Mimo iż w ubiegłym tygodniu przedział dla ropy Brent był niemal najwęższy od września ubiegłego roku, ostatnie wydarzenia potwierdzają naszą prognozę na III kwartał: ropa Brent najprawdopodobniej pozostanie w granicach 35-45 USD.
Imponujący wzrost ceny miedzi HG o 45% z poziomu marcowego minimum doprowadził ten metal niemal do odnotowanej w styczniu szczytowej wartości na poziomie 2,886 USD/lb. Szczególnie znaczącym aspektem wzrostu ceny miedzi jest fakt, iż osiągnęła ona poziomy odnotowane ostatnio tuż przed oficjalnym przyznaniem przez Chiny, że mają problem z koronawirusem. Od tego czasu nastąpiło załamanie światowego wzrostu gospodarczego i gwałtowny wzrost bezrobocia.

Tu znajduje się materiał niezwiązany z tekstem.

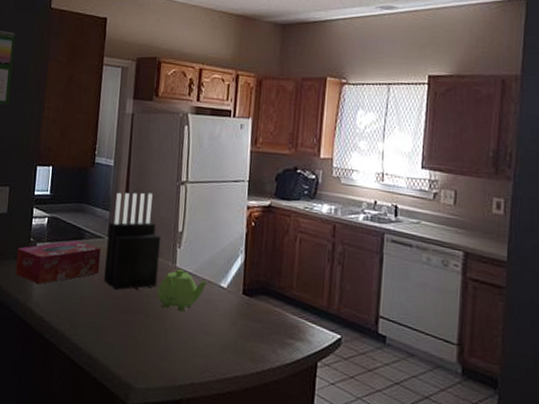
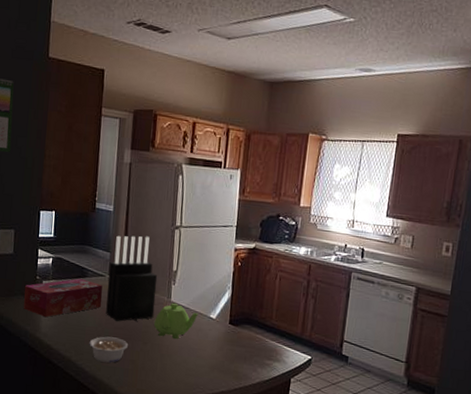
legume: none [85,307,128,339] -> present [89,336,128,363]

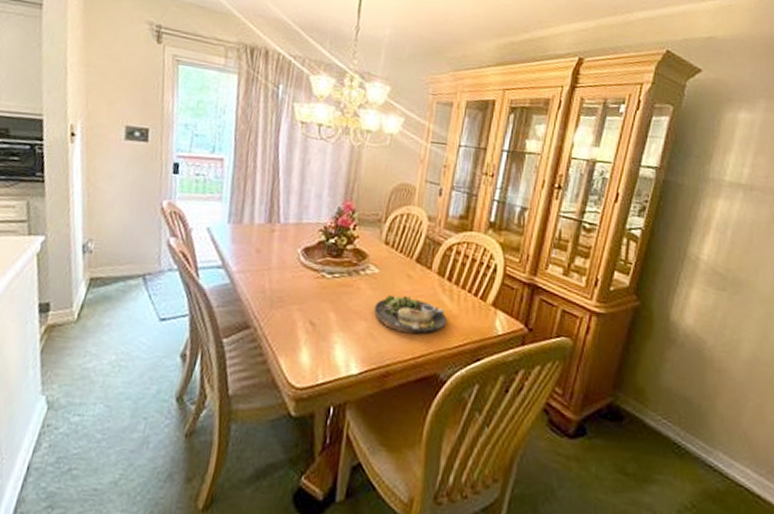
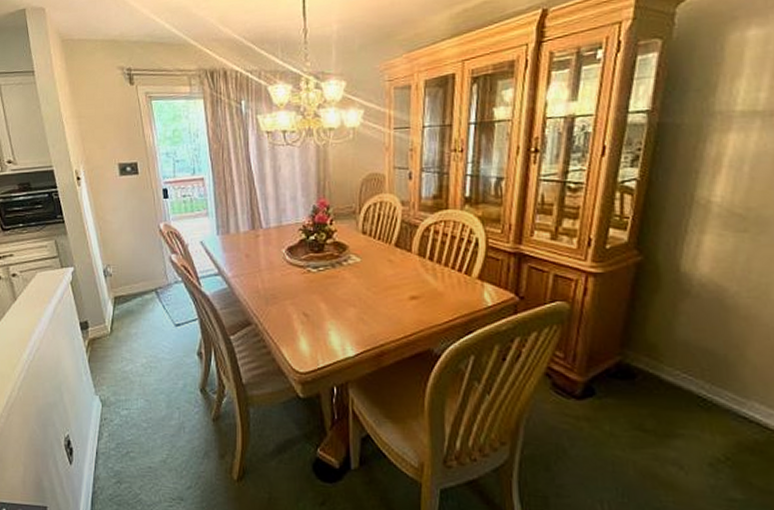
dinner plate: present [374,295,447,335] -> none [362,280,433,315]

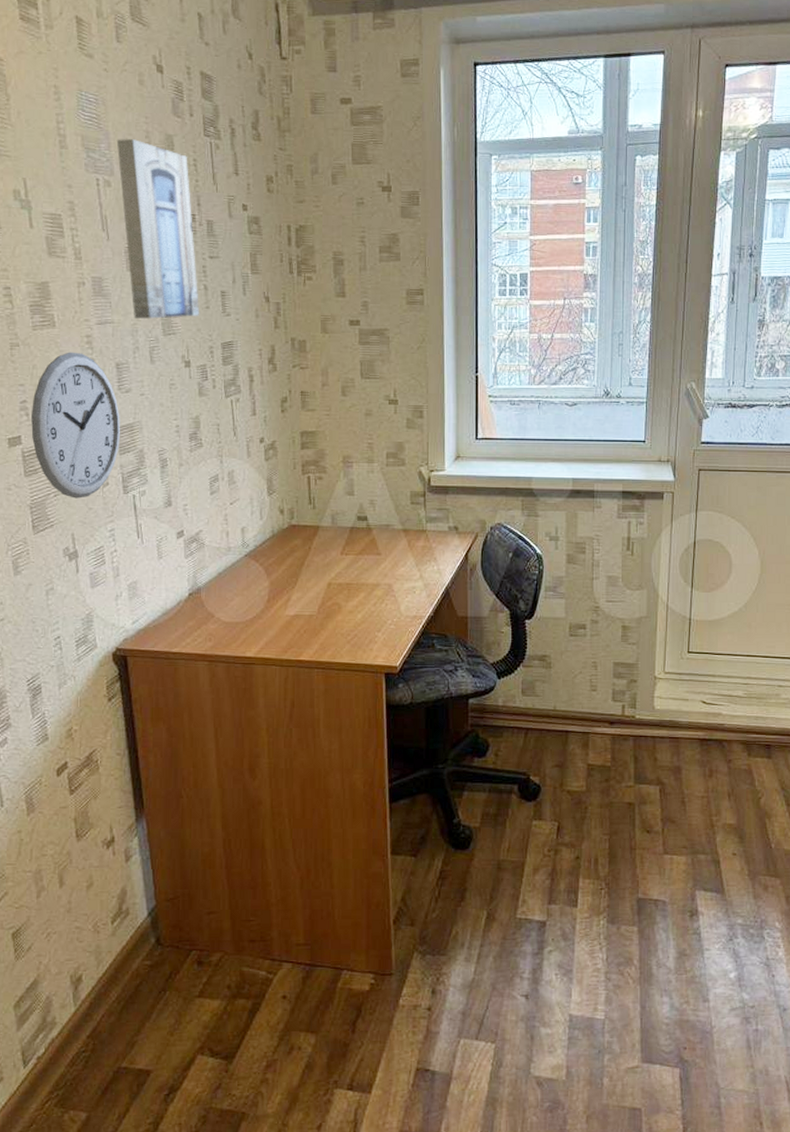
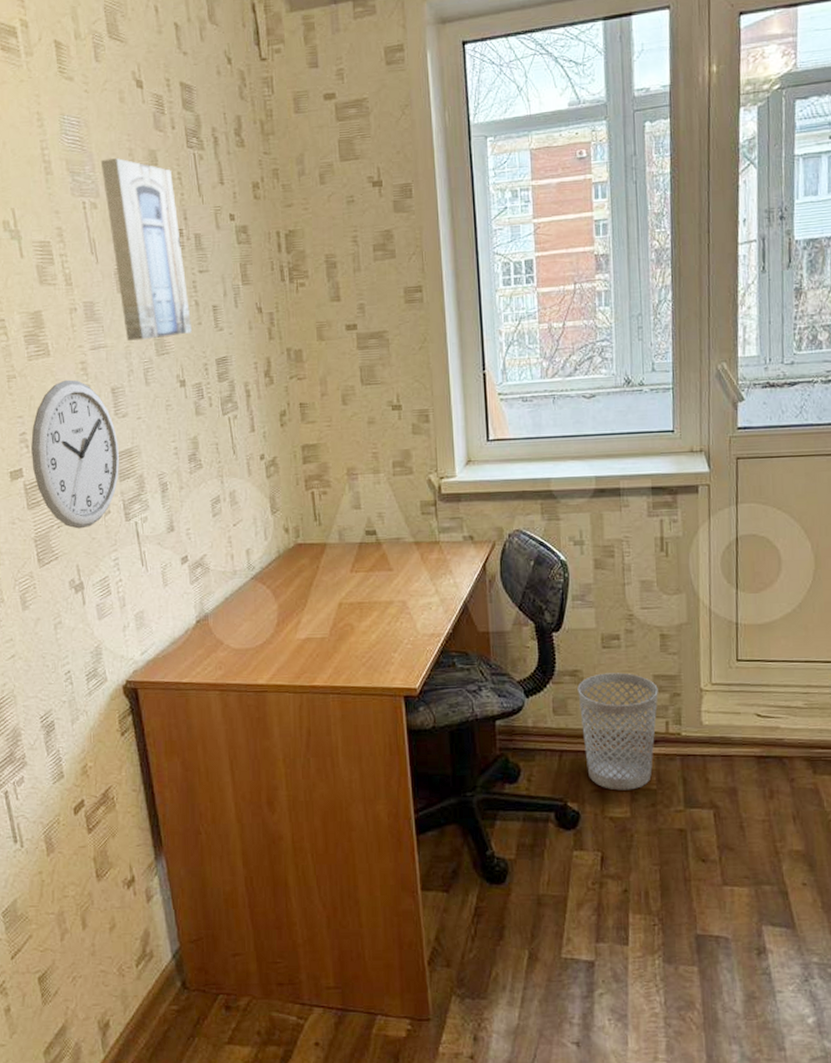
wastebasket: none [545,659,617,767] -> present [577,672,658,791]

Jednak miedź zdołała się umocnić ze względu na trzy zjawiska. Pandemia przyczyniła się do wzrostu oczekiwań dotyczących popytu na potrzeby projektów infrastrukturalnych, w szczególności w Chinach. Potwierdzenie uzyskamy jednak dopiero w postaci wzrostu notowań przedsiębiorstw budowlanych. Drugim aspektem była fala spekulacyjnych transakcji kupna, nie tylko na giełdzie nowojorskiej czy londyńskiej, ale również w Chinach, ze względu na wspomniany wzrost apetytu na ryzyko. Największy wpływ miało jednak ograniczenie dostaw z Chile, największego eksportera miedzi na świecie, po tym jak tysiące górników zakaziło się koronawirusem.
Mimo iż miedź wykazuje znaczne tempo wzrostu, jesteśmy coraz bardziej sceptyczni co do zdolności tego metalu do dalszego umocnienia. RSI, na najwyższym poziomie od listopada 2016 r., wydaje się dążyć do spadku w okolice 2,75-2,65 USD/lb. W perspektywie krótkoterminowej kolejny ruch będzie zależny od zachowania inwestorów spekulacyjnych, dalszego apetytu na ryzyko i sytuacji dotyczącej dostaw z Chile.